The fax was a series of notes from a police officer on the island that included information from the coroner. The first thing that stood out was the dolphin-themed border that the captain had already mentioned. It was amusing and seemed an off choice of stationary given the document’s contents.
A note at the very top mentioned there was currently a stationary shortage on the island, hence the dolphin-bordered fax. The rest of the notes surmised the coroner’s findings.
Shot after he was already dead…blah blah, reason for minimal bleeding…okay got it… I was waiting for information about the actual cause of death. There were several areas for cause of death, and in each of them the coroner had simply written ‘unknown.’
There was nothing. As Nicholas was in good health it seemed very unlikely, he would just drop dead. That could only mean one thing.
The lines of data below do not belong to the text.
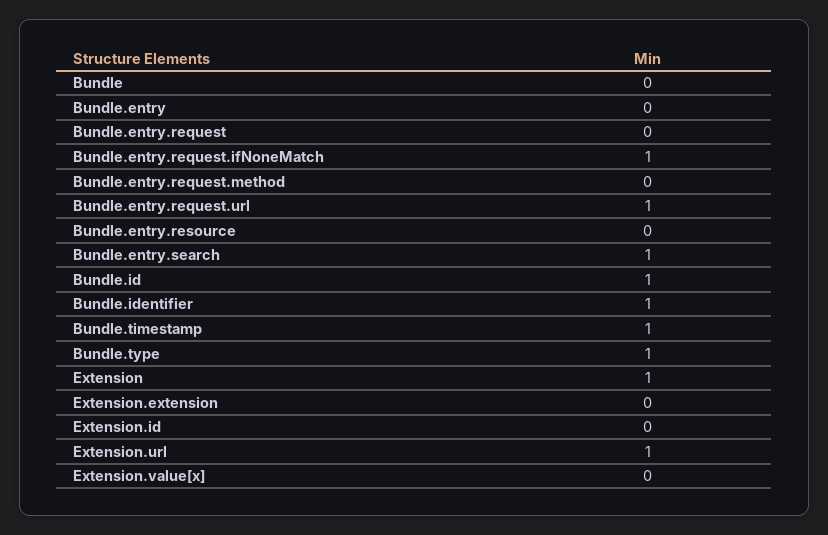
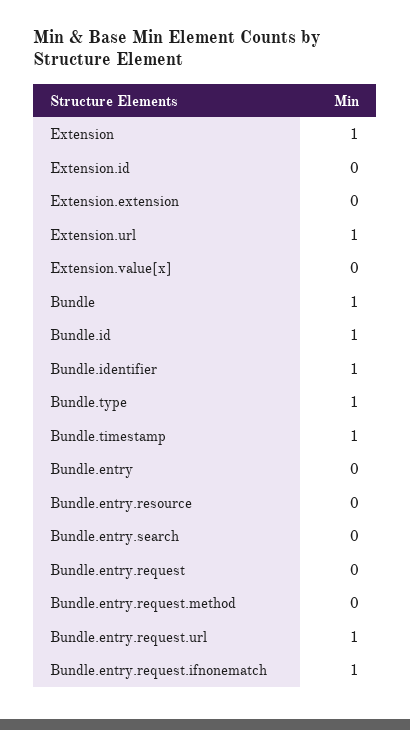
Bundle: 0 -> 1
Bundle.entry.search: 1 -> 0

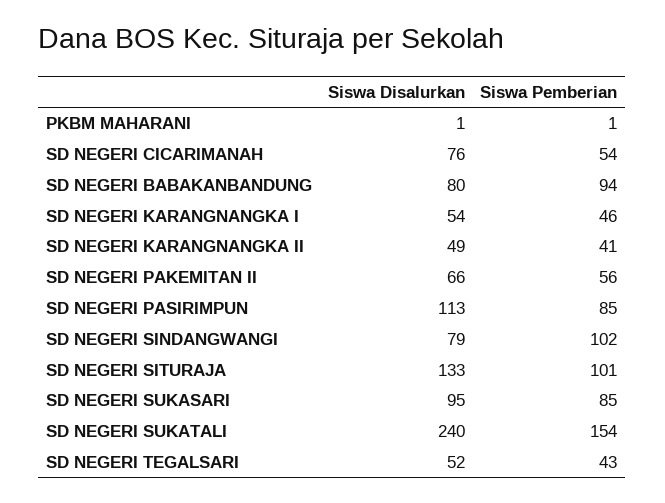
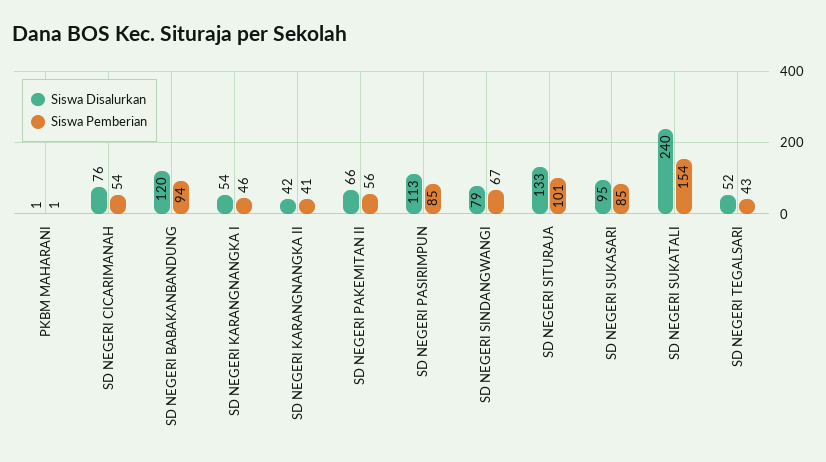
Siswa Disalurkan, SD NEGERI BABAKANBANDUNG: 80 -> 120
Siswa Disalurkan, SD NEGERI KARANGNANGKA II: 49 -> 42
Siswa Pemberian, SD NEGERI SINDANGWANGI: 102 -> 67

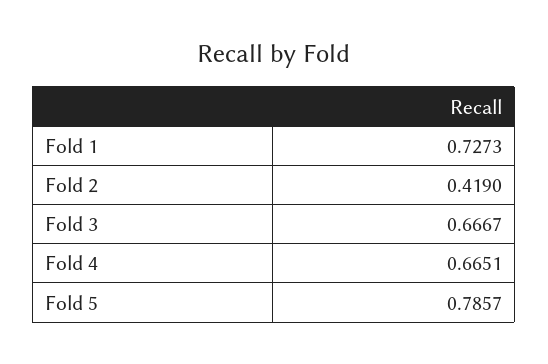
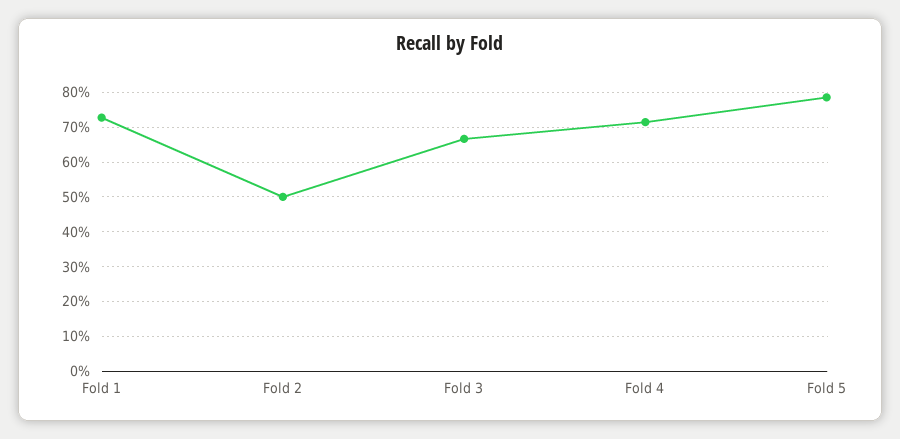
Fold 2: 0.419 -> 0.5
Fold 4: 0.6651 -> 0.72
Someone had used magic to kill him.
“If you ask me it all points to one thing,” the captain said with dramatic flair. “Now I don’t want to do your job for you but think about it. They don’t know how he died, there’s a lot of non-magical folk on that island. The coroner can’t detect a magical cause of death if he doesn’t know about such things. That means…” he walked over
to the front of the deck, looked at the ocean and turned back, throwing his hand up and pointing at the ceiling. “Magic!”
“Yeah I guessed it was magic already.”
“Oh,” he said with a tone of defeat. “Well then I don’t really have anything for you. Other than maybe the cameras caught whoever jumped in to give you a hard time on your dive.” He was trying to bait me into finding him useful.
“Cameras? There’s CCTV on this thing?”
“Yeah, just exterior cameras. Nothing inside, boss’s orders,” he said, saluting Nicholas’s memory.
“You didn’t think to mention the security cameras stuff earlier, the killer might be on camera too! Or the person that stabbed Steph!” I exclaimed.
“Oh yeah, it just slipped my mind. I’ve got a lot to deal with trying to steer a yacht with a net worth of over a billion dollars on board. If this boat goes down, that’s like just tipping Benjamins right into the ocean, just money…gone.”
“I appreciate that, but right now we are a millionaire down already and another was stabbed. Luckily for you I probably have about twenty dollars in my bank account thanks to my cat, but I would still like to know who tried to kill me just now,” I said.
Rick walked over to a desk that was set up with several computer monitors showing live streams of the activity outside the yacht. There were views of each deck and some cameras seemed to cover the perimeter and faced out onto the water with only a small slice of the boat in each shot. I asked Rick to show me how to look at old footage and then dragged a stool over to dive in.
I couldn’t believe my eyes.
14
I decided to go back to the most recent event first, there was clearly someone on board this luxury yacht that wanted me dead and figuring out who that person was seemed like a greater priority than finding Nicholas’s killer for now. Nicholas was already dead. I was not.